Now we know where to look for matches, but how can we evaluate if two pixels match? A simple approach would be to directly compare the pixel (x₁, y₁) with each pixel in the search interval. We have to choose a metric for the comparison. For example, we could use something simple like the absolute difference of the pixel intensities, or something more complicated like a mutual information criterion.

Regardless of the criterion that we choose, this simple approach considers the match of pixel (x₁, y₁) in isolation of its neighbors. But that can be a problem. For example, there may be repeating patterns so (x₁, y₁) may match well with multiple pixels. Neighboring pixels in image 1 should match with pixels that are close to each other in image 0. So it would make sense to pick the matching pixel that’s closest to the match of the neighbors of (x₁, y₁), but that may not happen with a simple criterion like the one above. Noise could also affect the pixel values so we might get inaccurate matches even without repeating patterns.

To make sure that pixels that are close to each other in image 1 are also close to each other in image 0 we can add a second term to our criterion. This regularization term will depend on the distance between the matches of pixel (x₁, y₁) and the matches of its neighbors. Said differently, the regularization term depends on the disparity of adjacent pixels. In OpenCV this regularization term has value 0 if the disparity of neighboring pixels is 0, P1 if they differ by 1 and P2 if they differ by more than 1.

Ok, our cost function now has two components. The cost of the direct pixel matching and the cost of the regularization term related to the pixel’s neighbors. We can set the importance of the regularization term by adjusting the parameters P1 and P2.

So after carefully choosing P1 and P2 we should be able to get relatively consistent matches along a line of the image. But we’re not guaranteed to get consistent matches across lines. The matches of pixels in row 2 may not be very consistent with the matches of row 1. We could try to do this optimization globally, over the entire image, but that would be very expensive and it’s not certain that there would be a clear solution.

So instead, in Semi-Global Matching we consider the regularization term across neighbors in different directions. For example, we can look at the neighbors above and below in addition to the neighbors to the left and right of a pixel.

The version of SGM that’s implemented in OpenCV is a little different to the one in Hirschmüller’s paper, it’s initialized like this:

stereo = cv.StereoSGBM_create(
             minDisparity=0,
             numDisparities = 16,
             blockSize = 3,
             P1 = 0,
             P2 = 0,
             disp12MaxDiff = 0,
             uniquenessRatio = 0,
             speckleWindowSize = 0,
             speckleRange = 0,
             mode = cv.STEREO_SGBM_MODE_SGBM
)

The first argument minDisparity is the minimum x-distance between a pixel and it’s match (usually 0). numDisparities refers to the D we mentioned above, so to the maximum number of pixels that we look at along an epipolar line.

§ Provided information:
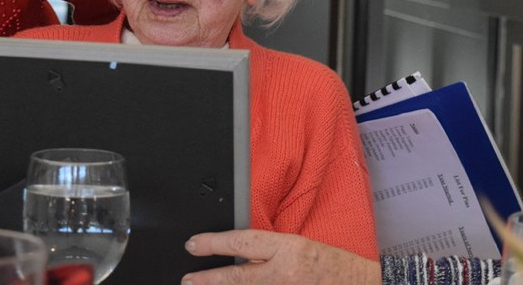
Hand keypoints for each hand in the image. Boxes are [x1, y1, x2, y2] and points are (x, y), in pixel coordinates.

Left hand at [181, 229, 380, 284]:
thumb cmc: (335, 265)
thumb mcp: (300, 245)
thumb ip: (269, 251)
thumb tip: (236, 254)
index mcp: (289, 248)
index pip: (242, 243)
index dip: (213, 243)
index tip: (193, 245)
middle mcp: (286, 273)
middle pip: (237, 277)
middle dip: (208, 280)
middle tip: (187, 280)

§ What to do:
1. In the stereo matching text, which keyword arguments of the cv.StereoSGBM_create call are set to 0? List each one.
2. In OpenCV, what value does the regularization term from the stereo matching text take when the disparities of neighboring pixels differ by more than 1?
3. Transcribe the stereo matching text starting with "Regardless of the" and going on through "without repeating patterns.".

§ Answers to each task:
1. minDisparity, P1, P2, disp12MaxDiff, uniquenessRatio, speckleWindowSize, speckleRange

2. P2

3.
Regardless of the criterion that we choose, this simple approach considers the match of pixel (x₁, y₁) in isolation of its neighbors. But that can be a problem. For example, there may be repeating patterns so (x₁, y₁) may match well with multiple pixels. Neighboring pixels in image 1 should match with pixels that are close to each other in image 0. So it would make sense to pick the matching pixel that’s closest to the match of the neighbors of (x₁, y₁), but that may not happen with a simple criterion like the one above. Noise could also affect the pixel values so we might get inaccurate matches even without repeating patterns.